Que vous soyez propriétaire ou locataire, un sinistre (dégâts des eaux, fissures, affaissement de plancher, etc.) peut surgir à tout moment, et mettre en péril le bien immobilier.
Si le premier réflexe est généralement la déclaration du sinistre à l’assurance du bien, cette dernière ne va pas nécessairement diligenter une expertise amiable afin d’en déterminer l’origine.
Pourtant, avant d’engager une procédure en responsabilité du ou des auteurs des désordres, il est nécessaire de recueillir des éléments de preuve suffisamment solides.
C’est à ce stade qu’intervient le référé-expertise, une procédure relativement rapide et efficace prévue à l’article 145 du Code de procédure civile qui dispose :
« S’il existe un motif légitime de conserver ou d’établir avant tout procès la preuve de faits dont pourrait dépendre la solution d’un litige, les mesures d’instruction légalement admissibles peuvent être ordonnées à la demande de tout intéressé, sur requête ou en référé ».
Ainsi, lorsque la solution du litige dépend d’une analyse technique, il est opportun de recourir à la procédure dite de référé-expertise, qui consiste à saisir le juge des référés afin de solliciter la désignation d’un expert judiciaire, un technicien spécialisé dans un domaine particulier (comptable, immobilier, médical, etc.) ayant pour mission de déterminer les causes des désordres, les solutions susceptibles d’y mettre fin, apprécier le chiffrage des préjudices et imputer les responsabilités.
L’expert est désigné parmi la liste des experts judiciaires inscrits auprès de la cour d’appel du ressort de la juridiction saisie.
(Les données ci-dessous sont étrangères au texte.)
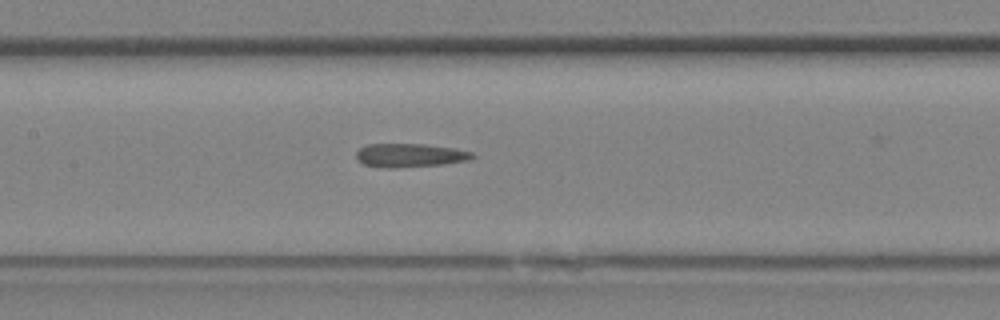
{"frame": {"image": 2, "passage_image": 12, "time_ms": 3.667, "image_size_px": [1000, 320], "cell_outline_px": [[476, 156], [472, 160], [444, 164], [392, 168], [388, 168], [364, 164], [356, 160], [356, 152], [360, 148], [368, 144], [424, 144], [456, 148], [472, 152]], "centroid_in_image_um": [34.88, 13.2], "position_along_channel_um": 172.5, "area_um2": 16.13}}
La demande en référé est une procédure plus rapide que la procédure classique au fond (mesure d’urgence avant le procès). Généralement initiée par voie d’assignation par l’intermédiaire d’un avocat, cette procédure est orale avec représentation obligatoire des parties par un avocat.
En pratique, le demandeur devra avancer les frais de l’expertise notamment régler la provision fixée par le juge dans l’ordonnance de référé afin de confirmer la saisine de l’expert.
A réception, ce dernier convoquera les parties à une première réunion afin de procéder aux constats liminaires des désordres signalés dans l’assignation, et déterminer l’orientation des opérations d’expertise.
A cette occasion, il sera également évoqué la possibilité de mettre en cause de nouvelles parties qui pourraient avoir intérêt à participer à l’expertise, classiquement les assurances de parties d’ores et déjà dans la cause mais également le propriétaire de parties privatives impliquées dans les désordres, sous réserve d’un avis favorable de l’expert (visa).
L’expert peut également avoir recours à un expert dans un autre domaine que le sien, que l’on nomme sapiteur afin approfondir les investigations en lien avec les désordres allégués.
A l’issue des réunions, l’expert communique aux parties des notes afin de récapituler ses constats, donner des avis, demander des pièces complémentaires et les informer des prochaines étapes de l’expertise.
De leur côté, les parties communiquent avec l’expert par l’intermédiaire de leurs avocats via des dires afin de formuler leurs observations écrites et communiquer leurs pièces, qui seront annexées au rapport d’expertise.
L’expertise judiciaire prend fin avec le dépôt du rapport de l’expert au sein duquel il donne au juge son avis technique sur les points pour l’examen desquels il a été commis, sans pouvoir répondre à d’autres questions (sans accord des parties).
L’expert indiquera dans son rapport la ou les causes des désordres, appréciera les devis des travaux réparatoires produits par les parties, les chiffrages des préjudices allégués et imputera les responsabilités qui pourraient être engagées.
L’expert déposera également le mémoire de ses honoraires et frais d’expertise, les parties disposant d’un délai de 15 jours pour faire valoir leurs observations auprès du juge du contrôle des expertises en cas de contestation.
À l’issue de ce délai, le juge doit rendre l’ordonnance de taxe qui fixe la rémunération de l’expert.
Suivant les conclusions du rapport, une autre procédure au fond peut ensuite être envisagée afin de solliciter l’indemnisation des préjudices, et entre autres, le remboursement des frais d’expertise avancés.
Cette procédure sera abordée dans un autre article.
En résumé, le référé-expertise en quelques étapes :
- Assignation pour saisir le juge des référés ;
- Ordonnance de désignation de l’expert parmi la liste officielle des experts judiciaires ;
- Versement par le demandeur de la provision fixée par le juge ;
- Convocation des parties par l’expert à la première réunion ;
- Première réunion d’expertise (constats et orientation de l’expertise) ;
- Investigations et échanges entre les parties au fil des réunions d’expertise ;
- Dépôt du rapport par l’expert ;
- Ordonnance de fixation du coût définitif de l’expertise judiciaire.